» **Work request**
Images appear in the records below; leave them out and repeat everything else exactly.
Exercise materials Start Marker
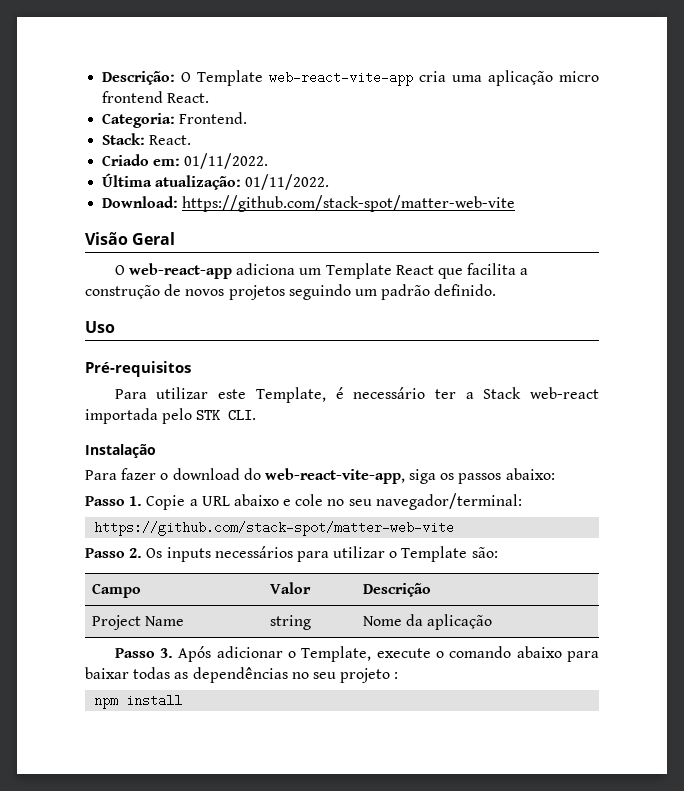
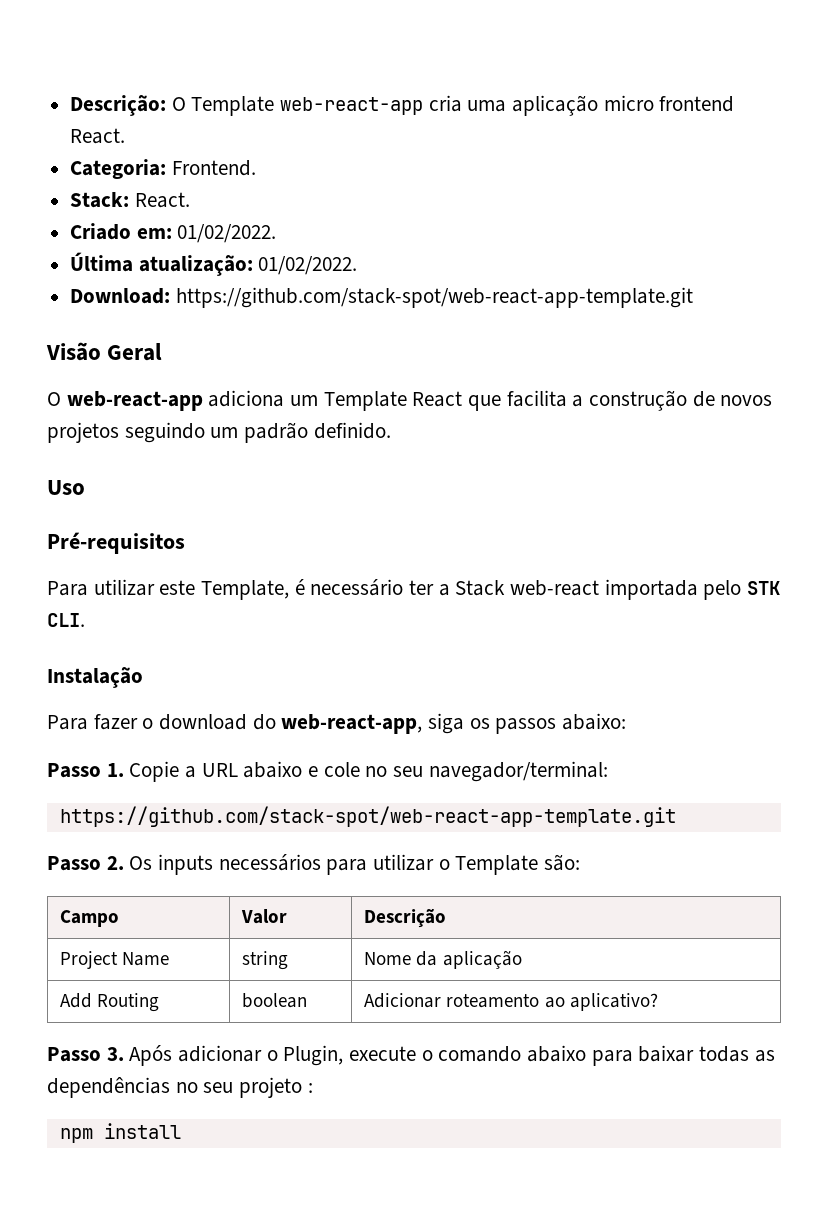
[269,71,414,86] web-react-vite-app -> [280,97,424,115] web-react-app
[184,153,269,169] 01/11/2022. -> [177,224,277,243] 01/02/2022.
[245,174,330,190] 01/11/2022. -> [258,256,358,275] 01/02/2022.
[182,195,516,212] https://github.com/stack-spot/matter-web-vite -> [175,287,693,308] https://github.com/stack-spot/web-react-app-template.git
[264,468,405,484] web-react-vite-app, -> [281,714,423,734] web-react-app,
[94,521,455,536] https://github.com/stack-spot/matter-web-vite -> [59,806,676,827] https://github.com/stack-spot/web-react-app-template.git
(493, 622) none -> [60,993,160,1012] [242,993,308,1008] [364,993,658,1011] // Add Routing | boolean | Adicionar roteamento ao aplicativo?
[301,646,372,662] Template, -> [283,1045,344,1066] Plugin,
Exercise materials End Marker
» **Task response**
[269,71,414,86] web-react-vite-app -> [280,97,424,115] web-react-app
[184,153,269,169] 01/11/2022. -> [177,224,277,243] 01/02/2022.
[245,174,330,190] 01/11/2022. -> [258,256,358,275] 01/02/2022.
[182,195,516,212] https://github.com/stack-spot/matter-web-vite -> [175,287,693,308] https://github.com/stack-spot/web-react-app-template.git
[264,468,405,484] web-react-vite-app, -> [281,714,423,734] web-react-app,
[94,521,455,536] https://github.com/stack-spot/matter-web-vite -> [59,806,676,827] https://github.com/stack-spot/web-react-app-template.git
(493, 622) none -> [60,993,160,1012] [242,993,308,1008] [364,993,658,1011] // Add Routing | boolean | Adicionar roteamento ao aplicativo?
[301,646,372,662] Template, -> [283,1045,344,1066] Plugin,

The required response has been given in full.